Está na Suécia e apetece-lhe telefonar à rapariga que viu em lingerie na Internet? Arrisca-se a ir a tribunal, pagar multa ou apanhar uma pena de prisão de um ano como o último elo de uma rede de tráfico de pessoas. Hoje é o Dia Internacional Contra o Tráfico de Seres Humanos. Por Ana Cristina Pereira

Uma rapariga sai de um táxi na Rua Master Samuel. Usa botas de salto alto, calças justas, sobretudo colorido. Olha para baixo, para a esquina com a Rua Malmskillnad, onde há uns minutos parou outra africana. E é para lá que caminha, passo seguro.

O frio corta a noite que há muito caiu sobre Estocolmo. Quase ninguém palmilha esta zona central da cidade. A parte sul desta rua larga foi tomada por escritórios. Os carros passam depressa, a menos que os condutores procurem quem lhes venda sexo.

Desde os anos 1970 que esta é a passerelle das prostitutas de Estocolmo. Contam-se pelos dedos. Talvez por a Suécia ter adoptado uma legislação única a 1 de Janeiro de 1999: não é crime vender, mas é crime comprar sexo; quem o faz sujeita-se a multa ou até a prisão.

A Unidade de Prostituição passa por aqui amiúde, a ver se quem vende sexo quer ajuda para deixar de o fazer. Miki Nagata, assistente social, integra a equipa. Se se puser na esquina, numa noite pode contar duas raparigas; noutra, 20. Se lhe pedirem uma média, 11.

Nesta noite, que ameaça tornar-se molhada a qualquer instante, pouco abaixo da Ponte Malmskillnad vêem-se três prostitutas a conversar, de pé, viradas para a faixa de rodagem. Continuando a descer em direcção à casa da cultura, símbolo da Suécia moderna, vê-se apenas mais uma.

Poder das feministas

A ideia surgiu dentro do movimento feminista sueco, que encara a prostituição como uma agressão contra as mulheres. As activistas levaram-na para dentro dos partidos: queriam obrigar os homens a responsabilizarem-se pelo seu "comportamento opressivo" e a mudá-lo.

Nunca se vira nada assim. Houve risota à escala planetária. Kajsa Wahlberg, relatora nacional para o tráfico de seres humanos, lembra-se disso: "Recebemos telefonemas de muitos países. "Como vão fazer isso? Estão loucos?!"" E envaidece-se agora ao dizer que a prostituição de rua caiu para metade. Efeito exclusivo da lei?

O mundo mudou muito. A 1 de Janeiro de 1999 a Internet era novidade, quase não havia telemóveis. Agora, quem não tem acesso a essas tecnologias num país desenvolvido como a Suécia?

A zona quente, na Suécia, é a Internet. Um inquérito feito em 2009 revelou que 10% dos jovens entre os 16 e os 25 anos publicaram fotos em poses eróticas na Net e 1,7% receberam dinheiro por sexo. "Há esse problema entre os jovens", inquieta-se Kajsa. Uns fazem-no para pagar os estudos, ajudar a família. Outros para comprar roupas, pequenos luxos.

※

Explorar o material:
1. No texto sobre a lei sueca da prostituição, em que data é que a Suécia adotou a lei que torna crime comprar sexo?
2. Copie do texto sobre a lei sueca da prostituição o trecho que começa nas palavras "Nesta noite, que" e acaba em "e a mudá-lo.".

Dados apresentados:
※

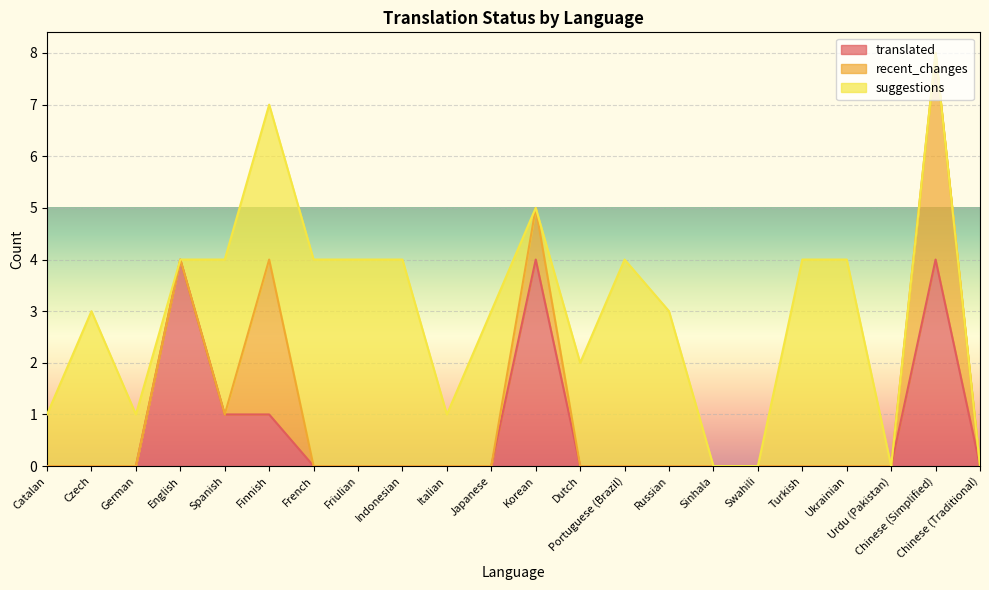

Rank the series by their average value, from highest to lowest.

suggestions, translated, recent_changes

※

Respostas por tarefa:
1. A 1 de Janeiro de 1999.

2.
Nesta noite, que ameaça tornar-se molhada a qualquer instante, pouco abaixo da Ponte Malmskillnad vêem-se três prostitutas a conversar, de pé, viradas para a faixa de rodagem. Continuando a descer em direcção à casa da cultura, símbolo da Suécia moderna, vê-se apenas mais uma.

Poder das feministas

A ideia surgiu dentro do movimento feminista sueco, que encara a prostituição como uma agressão contra as mulheres. As activistas levaram-na para dentro dos partidos: queriam obrigar os homens a responsabilizarem-se pelo seu "comportamento opressivo" e a mudá-lo.